━━ Data to process ━━

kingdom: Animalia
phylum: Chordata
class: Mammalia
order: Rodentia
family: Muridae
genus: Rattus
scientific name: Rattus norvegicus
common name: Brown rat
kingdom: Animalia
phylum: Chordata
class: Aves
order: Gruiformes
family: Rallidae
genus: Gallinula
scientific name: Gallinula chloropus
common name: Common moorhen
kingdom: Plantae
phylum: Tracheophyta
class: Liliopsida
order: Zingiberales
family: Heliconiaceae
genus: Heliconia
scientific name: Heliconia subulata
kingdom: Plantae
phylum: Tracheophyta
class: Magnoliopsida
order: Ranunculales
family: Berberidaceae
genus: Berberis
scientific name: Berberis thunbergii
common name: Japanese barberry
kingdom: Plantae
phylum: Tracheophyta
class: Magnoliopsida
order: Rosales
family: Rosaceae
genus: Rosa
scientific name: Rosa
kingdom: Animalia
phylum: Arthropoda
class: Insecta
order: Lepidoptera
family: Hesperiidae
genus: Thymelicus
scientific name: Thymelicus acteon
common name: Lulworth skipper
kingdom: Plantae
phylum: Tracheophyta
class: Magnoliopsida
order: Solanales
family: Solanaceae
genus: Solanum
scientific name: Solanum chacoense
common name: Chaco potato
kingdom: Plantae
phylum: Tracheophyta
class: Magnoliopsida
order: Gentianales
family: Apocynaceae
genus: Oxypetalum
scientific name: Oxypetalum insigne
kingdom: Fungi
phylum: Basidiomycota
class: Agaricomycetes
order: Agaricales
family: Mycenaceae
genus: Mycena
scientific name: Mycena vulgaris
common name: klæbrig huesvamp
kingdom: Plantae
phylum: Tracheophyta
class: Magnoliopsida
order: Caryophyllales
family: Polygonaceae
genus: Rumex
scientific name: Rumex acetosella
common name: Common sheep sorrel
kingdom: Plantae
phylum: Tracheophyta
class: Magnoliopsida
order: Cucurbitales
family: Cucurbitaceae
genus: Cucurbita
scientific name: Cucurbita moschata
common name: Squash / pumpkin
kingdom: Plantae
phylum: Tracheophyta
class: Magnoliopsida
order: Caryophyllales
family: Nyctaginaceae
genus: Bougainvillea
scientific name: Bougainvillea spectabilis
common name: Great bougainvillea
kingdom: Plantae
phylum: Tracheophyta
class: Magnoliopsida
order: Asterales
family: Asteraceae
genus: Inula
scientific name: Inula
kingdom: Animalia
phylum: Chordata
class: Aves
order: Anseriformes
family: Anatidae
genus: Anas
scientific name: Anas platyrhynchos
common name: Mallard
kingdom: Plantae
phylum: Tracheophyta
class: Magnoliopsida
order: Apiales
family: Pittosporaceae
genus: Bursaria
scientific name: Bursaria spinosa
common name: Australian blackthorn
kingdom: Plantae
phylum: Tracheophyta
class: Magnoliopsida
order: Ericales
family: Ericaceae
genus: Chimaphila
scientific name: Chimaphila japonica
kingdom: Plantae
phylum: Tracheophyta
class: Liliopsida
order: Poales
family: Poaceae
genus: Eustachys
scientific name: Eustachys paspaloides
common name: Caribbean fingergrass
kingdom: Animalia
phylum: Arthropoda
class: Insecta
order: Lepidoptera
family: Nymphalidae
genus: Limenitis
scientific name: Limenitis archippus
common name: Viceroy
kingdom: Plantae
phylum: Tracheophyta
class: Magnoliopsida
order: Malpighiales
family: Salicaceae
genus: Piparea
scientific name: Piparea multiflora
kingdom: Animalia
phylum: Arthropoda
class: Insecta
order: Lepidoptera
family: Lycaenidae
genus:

━━━

**Stated exercise**.
Reproduce every line of the records above word for word, without changing anything.

**Full answer**.
kingdom: Animalia
phylum: Chordata
class: Mammalia
order: Rodentia
family: Muridae
genus: Rattus
scientific name: Rattus norvegicus
common name: Brown rat
kingdom: Animalia
phylum: Chordata
class: Aves
order: Gruiformes
family: Rallidae
genus: Gallinula
scientific name: Gallinula chloropus
common name: Common moorhen
kingdom: Plantae
phylum: Tracheophyta
class: Liliopsida
order: Zingiberales
family: Heliconiaceae
genus: Heliconia
scientific name: Heliconia subulata
kingdom: Plantae
phylum: Tracheophyta
class: Magnoliopsida
order: Ranunculales
family: Berberidaceae
genus: Berberis
scientific name: Berberis thunbergii
common name: Japanese barberry
kingdom: Plantae
phylum: Tracheophyta
class: Magnoliopsida
order: Rosales
family: Rosaceae
genus: Rosa
scientific name: Rosa
kingdom: Animalia
phylum: Arthropoda
class: Insecta
order: Lepidoptera
family: Hesperiidae
genus: Thymelicus
scientific name: Thymelicus acteon
common name: Lulworth skipper
kingdom: Plantae
phylum: Tracheophyta
class: Magnoliopsida
order: Solanales
family: Solanaceae
genus: Solanum
scientific name: Solanum chacoense
common name: Chaco potato
kingdom: Plantae
phylum: Tracheophyta
class: Magnoliopsida
order: Gentianales
family: Apocynaceae
genus: Oxypetalum
scientific name: Oxypetalum insigne
kingdom: Fungi
phylum: Basidiomycota
class: Agaricomycetes
order: Agaricales
family: Mycenaceae
genus: Mycena
scientific name: Mycena vulgaris
common name: klæbrig huesvamp
kingdom: Plantae
phylum: Tracheophyta
class: Magnoliopsida
order: Caryophyllales
family: Polygonaceae
genus: Rumex
scientific name: Rumex acetosella
common name: Common sheep sorrel
kingdom: Plantae
phylum: Tracheophyta
class: Magnoliopsida
order: Cucurbitales
family: Cucurbitaceae
genus: Cucurbita
scientific name: Cucurbita moschata
common name: Squash / pumpkin
kingdom: Plantae
phylum: Tracheophyta
class: Magnoliopsida
order: Caryophyllales
family: Nyctaginaceae
genus: Bougainvillea
scientific name: Bougainvillea spectabilis
common name: Great bougainvillea
kingdom: Plantae
phylum: Tracheophyta
class: Magnoliopsida
order: Asterales
family: Asteraceae
genus: Inula
scientific name: Inula
kingdom: Animalia
phylum: Chordata
class: Aves
order: Anseriformes
family: Anatidae
genus: Anas
scientific name: Anas platyrhynchos
common name: Mallard
kingdom: Plantae
phylum: Tracheophyta
class: Magnoliopsida
order: Apiales
family: Pittosporaceae
genus: Bursaria
scientific name: Bursaria spinosa
common name: Australian blackthorn
kingdom: Plantae
phylum: Tracheophyta
class: Magnoliopsida
order: Ericales
family: Ericaceae
genus: Chimaphila
scientific name: Chimaphila japonica
kingdom: Plantae
phylum: Tracheophyta
class: Liliopsida
order: Poales
family: Poaceae
genus: Eustachys
scientific name: Eustachys paspaloides
common name: Caribbean fingergrass
kingdom: Animalia
phylum: Arthropoda
class: Insecta
order: Lepidoptera
family: Nymphalidae
genus: Limenitis
scientific name: Limenitis archippus
common name: Viceroy
kingdom: Plantae
phylum: Tracheophyta
class: Magnoliopsida
order: Malpighiales
family: Salicaceae
genus: Piparea
scientific name: Piparea multiflora
kingdom: Animalia
phylum: Arthropoda
class: Insecta
order: Lepidoptera
family: Lycaenidae
genus:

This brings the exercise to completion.